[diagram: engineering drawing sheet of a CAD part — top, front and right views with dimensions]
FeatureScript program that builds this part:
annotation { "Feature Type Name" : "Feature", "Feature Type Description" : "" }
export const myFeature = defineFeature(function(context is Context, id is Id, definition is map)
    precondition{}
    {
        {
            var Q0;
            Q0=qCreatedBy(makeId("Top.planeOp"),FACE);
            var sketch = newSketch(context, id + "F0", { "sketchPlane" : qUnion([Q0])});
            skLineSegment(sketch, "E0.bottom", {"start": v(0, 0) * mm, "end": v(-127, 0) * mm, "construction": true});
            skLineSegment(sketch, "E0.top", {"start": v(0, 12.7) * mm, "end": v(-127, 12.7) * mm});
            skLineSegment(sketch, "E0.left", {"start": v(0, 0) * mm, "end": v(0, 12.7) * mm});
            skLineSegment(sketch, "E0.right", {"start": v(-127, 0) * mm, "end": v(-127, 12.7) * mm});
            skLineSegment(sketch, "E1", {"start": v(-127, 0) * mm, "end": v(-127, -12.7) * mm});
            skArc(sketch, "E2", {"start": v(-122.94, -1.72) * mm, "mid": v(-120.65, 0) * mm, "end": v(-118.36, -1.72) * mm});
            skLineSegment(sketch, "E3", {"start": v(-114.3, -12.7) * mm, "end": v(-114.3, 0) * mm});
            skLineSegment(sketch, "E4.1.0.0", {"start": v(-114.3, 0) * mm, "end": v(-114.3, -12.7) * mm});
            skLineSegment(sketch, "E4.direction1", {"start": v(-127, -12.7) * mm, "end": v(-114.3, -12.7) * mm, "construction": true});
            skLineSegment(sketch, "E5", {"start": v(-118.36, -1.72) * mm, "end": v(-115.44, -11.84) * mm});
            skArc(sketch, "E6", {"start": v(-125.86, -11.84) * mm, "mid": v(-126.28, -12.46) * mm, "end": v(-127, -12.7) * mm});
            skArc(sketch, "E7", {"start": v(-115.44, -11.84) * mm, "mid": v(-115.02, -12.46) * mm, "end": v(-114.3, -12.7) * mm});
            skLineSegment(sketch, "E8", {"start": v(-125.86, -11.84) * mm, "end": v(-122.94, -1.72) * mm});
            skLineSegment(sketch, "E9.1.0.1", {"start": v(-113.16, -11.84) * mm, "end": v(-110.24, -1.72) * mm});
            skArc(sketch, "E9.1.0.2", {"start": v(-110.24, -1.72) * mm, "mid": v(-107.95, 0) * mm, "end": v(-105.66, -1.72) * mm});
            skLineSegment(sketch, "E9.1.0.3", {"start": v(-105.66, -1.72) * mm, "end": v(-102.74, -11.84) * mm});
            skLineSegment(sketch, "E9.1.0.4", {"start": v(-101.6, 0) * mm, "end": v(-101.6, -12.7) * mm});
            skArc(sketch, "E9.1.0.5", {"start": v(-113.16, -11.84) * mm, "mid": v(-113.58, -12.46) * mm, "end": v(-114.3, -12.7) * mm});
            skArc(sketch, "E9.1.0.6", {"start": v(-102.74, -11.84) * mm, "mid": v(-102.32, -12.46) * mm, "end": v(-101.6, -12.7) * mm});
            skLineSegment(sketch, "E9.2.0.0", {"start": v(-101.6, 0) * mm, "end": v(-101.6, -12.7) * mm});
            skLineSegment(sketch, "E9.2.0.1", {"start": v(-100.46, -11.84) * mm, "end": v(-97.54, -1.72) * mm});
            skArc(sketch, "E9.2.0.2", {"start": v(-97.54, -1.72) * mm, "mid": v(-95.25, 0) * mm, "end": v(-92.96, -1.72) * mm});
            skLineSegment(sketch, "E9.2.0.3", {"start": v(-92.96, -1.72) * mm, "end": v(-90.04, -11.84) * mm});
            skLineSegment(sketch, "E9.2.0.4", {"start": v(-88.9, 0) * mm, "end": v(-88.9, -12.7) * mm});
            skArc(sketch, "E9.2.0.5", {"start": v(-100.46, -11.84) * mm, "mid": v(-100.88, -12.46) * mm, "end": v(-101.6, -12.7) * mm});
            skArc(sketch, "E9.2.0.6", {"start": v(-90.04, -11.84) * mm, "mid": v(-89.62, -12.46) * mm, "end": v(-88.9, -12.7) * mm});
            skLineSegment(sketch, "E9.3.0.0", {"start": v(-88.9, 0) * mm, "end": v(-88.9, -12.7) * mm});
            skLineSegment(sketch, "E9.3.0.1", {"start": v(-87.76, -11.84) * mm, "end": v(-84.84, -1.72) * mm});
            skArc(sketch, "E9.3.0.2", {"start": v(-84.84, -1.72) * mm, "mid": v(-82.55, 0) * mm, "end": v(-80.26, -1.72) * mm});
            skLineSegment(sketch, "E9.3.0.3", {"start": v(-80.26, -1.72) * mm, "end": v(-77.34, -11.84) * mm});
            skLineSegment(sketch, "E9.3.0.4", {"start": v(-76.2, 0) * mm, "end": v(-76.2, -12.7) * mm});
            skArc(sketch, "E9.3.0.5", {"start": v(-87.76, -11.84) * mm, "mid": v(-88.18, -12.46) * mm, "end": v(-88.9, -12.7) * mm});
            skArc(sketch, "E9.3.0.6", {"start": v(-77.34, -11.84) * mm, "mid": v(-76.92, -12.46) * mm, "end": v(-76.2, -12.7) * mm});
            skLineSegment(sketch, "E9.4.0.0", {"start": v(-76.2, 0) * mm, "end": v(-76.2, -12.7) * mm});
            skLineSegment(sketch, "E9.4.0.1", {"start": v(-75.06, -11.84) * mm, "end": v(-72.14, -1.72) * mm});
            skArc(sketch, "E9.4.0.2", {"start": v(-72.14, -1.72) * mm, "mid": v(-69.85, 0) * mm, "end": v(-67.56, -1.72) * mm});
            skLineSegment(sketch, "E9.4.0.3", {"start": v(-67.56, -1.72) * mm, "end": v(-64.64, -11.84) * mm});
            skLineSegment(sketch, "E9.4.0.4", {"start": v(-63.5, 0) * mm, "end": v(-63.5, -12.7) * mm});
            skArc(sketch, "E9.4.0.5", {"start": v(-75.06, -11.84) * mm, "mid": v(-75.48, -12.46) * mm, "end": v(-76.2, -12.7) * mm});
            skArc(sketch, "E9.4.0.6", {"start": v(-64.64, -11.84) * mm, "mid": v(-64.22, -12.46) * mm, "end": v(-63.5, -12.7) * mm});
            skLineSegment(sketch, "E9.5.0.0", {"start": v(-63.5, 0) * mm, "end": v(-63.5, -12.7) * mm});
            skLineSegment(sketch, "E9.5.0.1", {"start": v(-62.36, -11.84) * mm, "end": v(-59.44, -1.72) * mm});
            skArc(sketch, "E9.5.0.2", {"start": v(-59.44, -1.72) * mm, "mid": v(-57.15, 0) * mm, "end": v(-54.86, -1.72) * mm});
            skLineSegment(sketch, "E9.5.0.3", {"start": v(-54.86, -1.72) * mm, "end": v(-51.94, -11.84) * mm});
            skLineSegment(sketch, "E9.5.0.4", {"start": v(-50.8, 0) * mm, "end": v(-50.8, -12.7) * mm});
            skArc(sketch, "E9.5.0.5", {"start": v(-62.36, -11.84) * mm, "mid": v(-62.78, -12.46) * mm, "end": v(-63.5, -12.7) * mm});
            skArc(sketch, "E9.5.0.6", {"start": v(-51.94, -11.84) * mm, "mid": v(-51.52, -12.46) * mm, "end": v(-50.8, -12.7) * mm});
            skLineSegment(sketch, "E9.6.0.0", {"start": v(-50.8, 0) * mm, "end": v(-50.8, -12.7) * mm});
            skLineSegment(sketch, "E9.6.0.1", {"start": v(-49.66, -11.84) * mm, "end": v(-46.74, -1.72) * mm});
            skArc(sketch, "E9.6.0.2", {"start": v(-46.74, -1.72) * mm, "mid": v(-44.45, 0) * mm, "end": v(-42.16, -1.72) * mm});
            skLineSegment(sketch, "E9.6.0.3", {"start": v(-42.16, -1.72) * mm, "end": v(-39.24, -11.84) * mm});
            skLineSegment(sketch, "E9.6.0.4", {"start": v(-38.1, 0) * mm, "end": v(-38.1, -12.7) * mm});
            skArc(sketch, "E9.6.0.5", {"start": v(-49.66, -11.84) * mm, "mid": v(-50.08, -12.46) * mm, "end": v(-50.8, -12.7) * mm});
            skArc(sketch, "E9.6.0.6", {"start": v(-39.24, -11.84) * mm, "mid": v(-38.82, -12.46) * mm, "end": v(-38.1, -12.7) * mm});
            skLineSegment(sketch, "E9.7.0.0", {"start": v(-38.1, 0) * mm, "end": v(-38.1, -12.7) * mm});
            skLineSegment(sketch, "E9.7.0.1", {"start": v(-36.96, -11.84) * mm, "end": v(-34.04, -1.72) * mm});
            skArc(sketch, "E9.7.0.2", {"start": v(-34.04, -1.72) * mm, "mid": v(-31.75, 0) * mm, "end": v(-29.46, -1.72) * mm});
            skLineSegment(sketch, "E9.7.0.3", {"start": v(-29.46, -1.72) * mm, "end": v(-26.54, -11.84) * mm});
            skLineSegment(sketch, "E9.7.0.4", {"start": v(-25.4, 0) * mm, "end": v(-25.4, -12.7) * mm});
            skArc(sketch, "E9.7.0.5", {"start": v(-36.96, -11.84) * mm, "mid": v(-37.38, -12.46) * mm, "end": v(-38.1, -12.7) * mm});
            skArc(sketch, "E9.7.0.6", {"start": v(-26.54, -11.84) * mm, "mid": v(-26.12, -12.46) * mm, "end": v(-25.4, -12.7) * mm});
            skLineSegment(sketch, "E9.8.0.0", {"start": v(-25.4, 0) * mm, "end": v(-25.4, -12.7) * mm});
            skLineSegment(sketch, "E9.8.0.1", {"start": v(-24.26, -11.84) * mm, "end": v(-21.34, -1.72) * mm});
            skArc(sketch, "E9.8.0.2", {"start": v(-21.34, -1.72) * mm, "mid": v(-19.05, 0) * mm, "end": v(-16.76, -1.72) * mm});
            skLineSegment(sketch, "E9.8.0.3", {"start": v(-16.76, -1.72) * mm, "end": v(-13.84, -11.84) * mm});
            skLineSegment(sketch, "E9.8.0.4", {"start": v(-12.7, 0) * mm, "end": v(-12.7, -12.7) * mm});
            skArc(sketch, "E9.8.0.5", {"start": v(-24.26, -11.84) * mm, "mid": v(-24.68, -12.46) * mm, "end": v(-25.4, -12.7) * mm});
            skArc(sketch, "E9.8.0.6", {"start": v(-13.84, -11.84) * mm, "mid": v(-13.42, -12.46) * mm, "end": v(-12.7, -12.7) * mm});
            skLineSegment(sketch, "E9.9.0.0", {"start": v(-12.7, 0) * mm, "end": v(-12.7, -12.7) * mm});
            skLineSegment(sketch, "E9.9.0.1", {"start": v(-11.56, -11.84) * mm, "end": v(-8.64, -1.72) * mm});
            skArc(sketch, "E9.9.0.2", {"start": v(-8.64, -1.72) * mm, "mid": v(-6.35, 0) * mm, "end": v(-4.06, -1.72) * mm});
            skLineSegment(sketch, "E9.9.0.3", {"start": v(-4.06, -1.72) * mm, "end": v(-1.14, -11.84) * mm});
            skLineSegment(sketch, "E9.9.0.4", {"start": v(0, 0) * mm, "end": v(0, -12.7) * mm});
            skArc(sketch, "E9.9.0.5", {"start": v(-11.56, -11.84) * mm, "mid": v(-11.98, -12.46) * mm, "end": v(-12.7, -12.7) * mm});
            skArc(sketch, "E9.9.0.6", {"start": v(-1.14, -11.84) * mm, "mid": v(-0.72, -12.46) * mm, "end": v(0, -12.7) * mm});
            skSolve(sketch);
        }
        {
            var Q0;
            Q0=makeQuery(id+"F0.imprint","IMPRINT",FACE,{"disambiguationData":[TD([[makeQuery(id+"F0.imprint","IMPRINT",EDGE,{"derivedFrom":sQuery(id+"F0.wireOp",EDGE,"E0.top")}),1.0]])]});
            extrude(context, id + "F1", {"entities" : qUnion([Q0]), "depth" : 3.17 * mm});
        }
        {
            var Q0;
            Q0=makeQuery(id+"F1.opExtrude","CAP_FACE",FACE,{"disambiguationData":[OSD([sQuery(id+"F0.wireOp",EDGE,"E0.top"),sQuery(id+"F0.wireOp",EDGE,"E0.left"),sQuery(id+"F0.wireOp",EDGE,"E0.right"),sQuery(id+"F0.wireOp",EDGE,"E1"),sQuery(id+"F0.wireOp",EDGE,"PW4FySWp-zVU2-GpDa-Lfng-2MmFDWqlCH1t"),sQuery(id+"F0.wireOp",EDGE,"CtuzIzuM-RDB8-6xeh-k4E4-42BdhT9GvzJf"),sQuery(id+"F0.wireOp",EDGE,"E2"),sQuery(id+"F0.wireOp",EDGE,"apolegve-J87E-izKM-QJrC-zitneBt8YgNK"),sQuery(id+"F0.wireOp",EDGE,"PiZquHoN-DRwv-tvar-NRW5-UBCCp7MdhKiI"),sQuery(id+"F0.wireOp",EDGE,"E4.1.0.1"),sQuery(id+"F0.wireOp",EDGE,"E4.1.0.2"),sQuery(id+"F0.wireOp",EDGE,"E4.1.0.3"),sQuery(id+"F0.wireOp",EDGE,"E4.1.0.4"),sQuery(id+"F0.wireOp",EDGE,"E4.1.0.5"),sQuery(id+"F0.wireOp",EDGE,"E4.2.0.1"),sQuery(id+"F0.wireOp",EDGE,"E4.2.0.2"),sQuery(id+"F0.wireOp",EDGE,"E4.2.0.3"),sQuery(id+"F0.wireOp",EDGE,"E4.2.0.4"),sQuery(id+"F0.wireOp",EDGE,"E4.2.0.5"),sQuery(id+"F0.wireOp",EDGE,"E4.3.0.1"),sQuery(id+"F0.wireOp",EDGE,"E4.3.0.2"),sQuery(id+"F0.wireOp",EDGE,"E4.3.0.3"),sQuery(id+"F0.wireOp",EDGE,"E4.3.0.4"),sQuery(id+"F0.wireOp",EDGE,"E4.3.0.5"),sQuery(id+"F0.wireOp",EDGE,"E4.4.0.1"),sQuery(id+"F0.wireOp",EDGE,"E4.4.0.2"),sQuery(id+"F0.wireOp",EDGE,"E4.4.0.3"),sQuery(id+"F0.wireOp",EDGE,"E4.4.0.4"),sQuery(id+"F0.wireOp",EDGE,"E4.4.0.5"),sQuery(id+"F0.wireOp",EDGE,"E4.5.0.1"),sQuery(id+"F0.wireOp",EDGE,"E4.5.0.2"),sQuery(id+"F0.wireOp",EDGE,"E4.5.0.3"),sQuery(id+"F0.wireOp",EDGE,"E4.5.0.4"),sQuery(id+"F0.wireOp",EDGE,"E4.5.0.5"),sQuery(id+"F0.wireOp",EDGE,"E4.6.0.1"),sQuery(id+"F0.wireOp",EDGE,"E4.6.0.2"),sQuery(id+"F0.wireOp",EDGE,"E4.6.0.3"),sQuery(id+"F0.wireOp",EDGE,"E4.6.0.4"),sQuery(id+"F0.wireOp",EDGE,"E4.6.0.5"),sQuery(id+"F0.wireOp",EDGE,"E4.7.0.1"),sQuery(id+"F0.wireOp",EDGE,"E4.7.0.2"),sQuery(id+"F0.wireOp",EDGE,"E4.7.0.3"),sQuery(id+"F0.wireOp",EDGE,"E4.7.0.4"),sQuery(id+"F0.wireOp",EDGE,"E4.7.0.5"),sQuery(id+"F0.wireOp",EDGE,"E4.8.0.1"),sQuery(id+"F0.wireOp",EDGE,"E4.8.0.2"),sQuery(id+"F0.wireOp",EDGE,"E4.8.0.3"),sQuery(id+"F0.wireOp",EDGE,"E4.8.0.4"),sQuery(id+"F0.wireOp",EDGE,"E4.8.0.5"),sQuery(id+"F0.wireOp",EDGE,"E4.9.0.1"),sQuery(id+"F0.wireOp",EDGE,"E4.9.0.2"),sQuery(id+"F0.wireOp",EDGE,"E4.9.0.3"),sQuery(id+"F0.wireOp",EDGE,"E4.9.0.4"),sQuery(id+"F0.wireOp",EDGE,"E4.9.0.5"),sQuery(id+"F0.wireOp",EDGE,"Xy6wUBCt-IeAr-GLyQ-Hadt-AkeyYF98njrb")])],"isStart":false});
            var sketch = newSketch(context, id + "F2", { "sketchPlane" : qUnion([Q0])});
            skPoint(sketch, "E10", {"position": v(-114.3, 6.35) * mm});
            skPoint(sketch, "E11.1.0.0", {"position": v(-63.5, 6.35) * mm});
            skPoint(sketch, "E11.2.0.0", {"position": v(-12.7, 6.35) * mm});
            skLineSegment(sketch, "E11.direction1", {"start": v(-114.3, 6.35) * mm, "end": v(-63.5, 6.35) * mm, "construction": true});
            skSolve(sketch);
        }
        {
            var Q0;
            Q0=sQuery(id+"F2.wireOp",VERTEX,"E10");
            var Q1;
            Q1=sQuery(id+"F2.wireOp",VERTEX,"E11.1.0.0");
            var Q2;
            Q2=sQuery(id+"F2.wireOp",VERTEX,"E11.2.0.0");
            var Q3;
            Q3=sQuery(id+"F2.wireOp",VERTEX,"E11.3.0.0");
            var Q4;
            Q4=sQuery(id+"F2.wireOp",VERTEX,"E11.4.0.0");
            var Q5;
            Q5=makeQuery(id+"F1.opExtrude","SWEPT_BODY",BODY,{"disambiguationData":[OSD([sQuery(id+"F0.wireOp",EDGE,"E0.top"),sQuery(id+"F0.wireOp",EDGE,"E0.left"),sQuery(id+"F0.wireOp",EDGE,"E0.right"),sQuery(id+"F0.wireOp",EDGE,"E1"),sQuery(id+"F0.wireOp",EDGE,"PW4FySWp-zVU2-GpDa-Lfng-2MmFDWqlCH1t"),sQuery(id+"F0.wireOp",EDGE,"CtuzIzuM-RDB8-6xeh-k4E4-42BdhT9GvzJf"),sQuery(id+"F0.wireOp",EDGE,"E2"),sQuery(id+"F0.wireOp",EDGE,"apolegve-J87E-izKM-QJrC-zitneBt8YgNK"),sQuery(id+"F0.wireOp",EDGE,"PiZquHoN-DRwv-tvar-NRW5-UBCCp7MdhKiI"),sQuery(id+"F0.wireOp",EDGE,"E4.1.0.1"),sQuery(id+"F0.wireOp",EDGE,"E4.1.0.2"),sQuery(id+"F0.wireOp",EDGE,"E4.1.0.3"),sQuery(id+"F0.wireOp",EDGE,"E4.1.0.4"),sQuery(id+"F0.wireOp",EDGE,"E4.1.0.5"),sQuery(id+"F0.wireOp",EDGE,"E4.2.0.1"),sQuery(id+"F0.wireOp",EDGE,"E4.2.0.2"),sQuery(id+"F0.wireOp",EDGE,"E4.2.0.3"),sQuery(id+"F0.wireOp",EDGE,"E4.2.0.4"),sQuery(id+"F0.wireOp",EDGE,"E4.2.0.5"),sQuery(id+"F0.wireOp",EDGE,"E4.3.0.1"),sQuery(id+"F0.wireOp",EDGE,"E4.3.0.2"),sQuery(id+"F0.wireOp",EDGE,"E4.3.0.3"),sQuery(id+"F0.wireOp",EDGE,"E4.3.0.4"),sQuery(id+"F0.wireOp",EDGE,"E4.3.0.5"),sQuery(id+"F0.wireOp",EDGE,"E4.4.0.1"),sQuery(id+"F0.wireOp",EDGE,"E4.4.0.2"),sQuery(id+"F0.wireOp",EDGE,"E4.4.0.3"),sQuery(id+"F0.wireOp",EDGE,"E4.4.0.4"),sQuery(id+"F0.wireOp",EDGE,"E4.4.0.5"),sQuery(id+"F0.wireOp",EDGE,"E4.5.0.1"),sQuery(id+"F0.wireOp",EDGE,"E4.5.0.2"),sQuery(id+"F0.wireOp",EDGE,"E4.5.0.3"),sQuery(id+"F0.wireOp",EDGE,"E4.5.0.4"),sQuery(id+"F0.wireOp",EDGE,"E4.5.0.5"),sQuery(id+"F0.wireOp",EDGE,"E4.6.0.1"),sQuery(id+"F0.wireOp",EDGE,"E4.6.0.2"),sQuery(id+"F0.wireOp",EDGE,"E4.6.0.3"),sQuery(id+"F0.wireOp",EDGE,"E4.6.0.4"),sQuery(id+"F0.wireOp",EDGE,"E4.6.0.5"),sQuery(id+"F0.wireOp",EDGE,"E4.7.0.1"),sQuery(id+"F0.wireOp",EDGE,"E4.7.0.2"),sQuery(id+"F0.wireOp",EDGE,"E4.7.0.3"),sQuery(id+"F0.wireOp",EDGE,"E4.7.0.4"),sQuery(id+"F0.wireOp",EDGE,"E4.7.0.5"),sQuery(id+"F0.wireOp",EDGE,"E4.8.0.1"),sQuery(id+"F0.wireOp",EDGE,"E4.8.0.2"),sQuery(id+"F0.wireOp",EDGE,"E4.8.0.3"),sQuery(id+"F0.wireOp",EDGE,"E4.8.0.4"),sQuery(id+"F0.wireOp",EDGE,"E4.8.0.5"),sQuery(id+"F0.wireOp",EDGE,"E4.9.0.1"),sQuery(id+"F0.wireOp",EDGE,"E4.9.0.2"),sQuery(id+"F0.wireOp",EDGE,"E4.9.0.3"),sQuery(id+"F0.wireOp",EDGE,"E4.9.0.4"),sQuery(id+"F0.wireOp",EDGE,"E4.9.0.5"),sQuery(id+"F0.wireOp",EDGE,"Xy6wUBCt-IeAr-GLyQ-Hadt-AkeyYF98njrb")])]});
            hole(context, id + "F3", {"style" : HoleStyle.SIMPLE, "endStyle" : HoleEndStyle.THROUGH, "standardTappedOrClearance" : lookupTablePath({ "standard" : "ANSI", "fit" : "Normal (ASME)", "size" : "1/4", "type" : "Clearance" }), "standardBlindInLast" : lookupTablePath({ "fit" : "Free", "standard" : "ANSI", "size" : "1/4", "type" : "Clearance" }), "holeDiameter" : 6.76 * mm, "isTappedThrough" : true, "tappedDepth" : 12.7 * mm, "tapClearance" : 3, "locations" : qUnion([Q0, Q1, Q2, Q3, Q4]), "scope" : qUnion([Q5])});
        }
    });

□ □ □ □

## Instructions for the task
Return the lines of the listing from its first line through the line that contains "v(-126.28, -12.46) *", both included, reproducing each one without any change.

## Correct output
[diagram: engineering drawing sheet of a CAD part — top, front and right views with dimensions]
FeatureScript program that builds this part:
annotation { "Feature Type Name" : "Feature", "Feature Type Description" : "" }
export const myFeature = defineFeature(function(context is Context, id is Id, definition is map)
    precondition{}
    {
        {
            var Q0;
            Q0=qCreatedBy(makeId("Top.planeOp"),FACE);
            var sketch = newSketch(context, id + "F0", { "sketchPlane" : qUnion([Q0])});
            skLineSegment(sketch, "E0.bottom", {"start": v(0, 0) * mm, "end": v(-127, 0) * mm, "construction": true});
            skLineSegment(sketch, "E0.top", {"start": v(0, 12.7) * mm, "end": v(-127, 12.7) * mm});
            skLineSegment(sketch, "E0.left", {"start": v(0, 0) * mm, "end": v(0, 12.7) * mm});
            skLineSegment(sketch, "E0.right", {"start": v(-127, 0) * mm, "end": v(-127, 12.7) * mm});
            skLineSegment(sketch, "E1", {"start": v(-127, 0) * mm, "end": v(-127, -12.7) * mm});
            skArc(sketch, "E2", {"start": v(-122.94, -1.72) * mm, "mid": v(-120.65, 0) * mm, "end": v(-118.36, -1.72) * mm});
            skLineSegment(sketch, "E3", {"start": v(-114.3, -12.7) * mm, "end": v(-114.3, 0) * mm});
            skLineSegment(sketch, "E4.1.0.0", {"start": v(-114.3, 0) * mm, "end": v(-114.3, -12.7) * mm});
            skLineSegment(sketch, "E4.direction1", {"start": v(-127, -12.7) * mm, "end": v(-114.3, -12.7) * mm, "construction": true});
            skLineSegment(sketch, "E5", {"start": v(-118.36, -1.72) * mm, "end": v(-115.44, -11.84) * mm});
            skArc(sketch, "E6", {"start": v(-125.86, -11.84) * mm, "mid": v(-126.28, -12.46) * mm, "end": v(-127, -12.7) * mm});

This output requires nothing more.